As far as Enel Green Power is concerned, the rules currently in force are applicable to transactions involving the purchase, sale, subscription, and exchange of Enel Green Power shares or related financial instruments carried out by "important persons". This category consists of shareholders who own, directly and/or indirectly, at least 10% of the share capital of Enel Green Power S.p.A. (therefore Enel S.p.A.), the Directors and the regular Statutory Auditors of the aforesaid Enel Green Power S.p.A., as well as (as of today) 5 additional Enel Green Power executives holding positions identified according to the relevant regulations (and specified, together with the names of the Directors and the regular Statutory Auditors, on the attached list), because they have regular access to privileged information and are entitled to make management decisions that can affect Enel Green Power's development and prospects.

Transactions and persons subject to the regulations in force
Internal dealing transparency requirements do not apply in the event of transactions – including those carried out by persons closely connected with the "important persons" - whose total value in one year is at least 5,000. Euros.

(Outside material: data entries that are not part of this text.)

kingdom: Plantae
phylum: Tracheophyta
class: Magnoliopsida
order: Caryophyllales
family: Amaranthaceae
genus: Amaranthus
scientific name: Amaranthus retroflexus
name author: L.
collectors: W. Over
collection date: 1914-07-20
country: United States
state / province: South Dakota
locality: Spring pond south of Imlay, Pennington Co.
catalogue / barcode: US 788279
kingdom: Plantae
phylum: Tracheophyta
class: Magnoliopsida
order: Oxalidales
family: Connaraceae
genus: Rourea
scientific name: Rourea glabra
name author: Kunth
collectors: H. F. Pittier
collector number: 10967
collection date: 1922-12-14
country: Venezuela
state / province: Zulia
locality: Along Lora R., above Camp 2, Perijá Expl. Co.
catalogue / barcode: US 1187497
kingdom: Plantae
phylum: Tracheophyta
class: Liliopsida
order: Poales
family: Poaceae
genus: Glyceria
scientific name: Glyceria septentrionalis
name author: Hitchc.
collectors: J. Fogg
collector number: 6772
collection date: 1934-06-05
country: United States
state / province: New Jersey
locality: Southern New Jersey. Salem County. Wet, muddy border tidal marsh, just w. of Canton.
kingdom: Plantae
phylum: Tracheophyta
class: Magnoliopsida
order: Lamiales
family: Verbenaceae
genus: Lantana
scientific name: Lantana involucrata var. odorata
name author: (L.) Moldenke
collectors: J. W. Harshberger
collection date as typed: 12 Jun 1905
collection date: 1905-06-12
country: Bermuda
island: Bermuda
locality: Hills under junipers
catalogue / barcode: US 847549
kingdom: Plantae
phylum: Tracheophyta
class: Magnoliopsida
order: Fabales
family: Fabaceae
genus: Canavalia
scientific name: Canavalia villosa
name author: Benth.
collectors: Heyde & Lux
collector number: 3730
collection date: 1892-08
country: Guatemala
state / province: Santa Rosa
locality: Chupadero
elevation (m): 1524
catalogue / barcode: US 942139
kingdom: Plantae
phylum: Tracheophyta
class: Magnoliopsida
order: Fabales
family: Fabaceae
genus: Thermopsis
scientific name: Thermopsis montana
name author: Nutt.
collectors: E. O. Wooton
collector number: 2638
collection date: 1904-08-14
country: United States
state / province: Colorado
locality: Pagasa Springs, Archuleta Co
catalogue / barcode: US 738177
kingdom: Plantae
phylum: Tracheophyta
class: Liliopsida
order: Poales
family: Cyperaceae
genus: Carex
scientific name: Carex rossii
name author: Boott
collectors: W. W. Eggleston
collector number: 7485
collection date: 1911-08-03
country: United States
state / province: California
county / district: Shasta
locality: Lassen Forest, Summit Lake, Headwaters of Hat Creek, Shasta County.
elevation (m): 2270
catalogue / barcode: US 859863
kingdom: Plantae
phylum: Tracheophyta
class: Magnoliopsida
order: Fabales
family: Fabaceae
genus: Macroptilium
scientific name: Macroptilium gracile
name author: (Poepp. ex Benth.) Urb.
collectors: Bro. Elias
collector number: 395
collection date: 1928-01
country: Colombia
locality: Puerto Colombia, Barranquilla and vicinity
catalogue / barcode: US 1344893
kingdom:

Following the aforementioned notification, important persons shall notify those transactions whose overall amount is at least 5,000 euros within year end.

Blocking periods
In order to raise the governance standards of the Company if compared to the regulations currently in force, the Board of Directors of Enel Green Power considered it advisable to provide for the obligation for "important persons" (other than shareholders who own stakes amounting to 10% or more of the capital of Enel Green Power) to abstain from carrying out transactions subject to the internal-dealing regulations during two blocking periods lasting approximately one month each around the time of the approval of the year-end draft financial statements and of the half-year report by the Board of Directors.  

Such provision is aimed at preventing the "important persons" from carrying out transactions that the market might perceive as suspect, because they take place during periods of the year that are particularly sensitive for corporate information.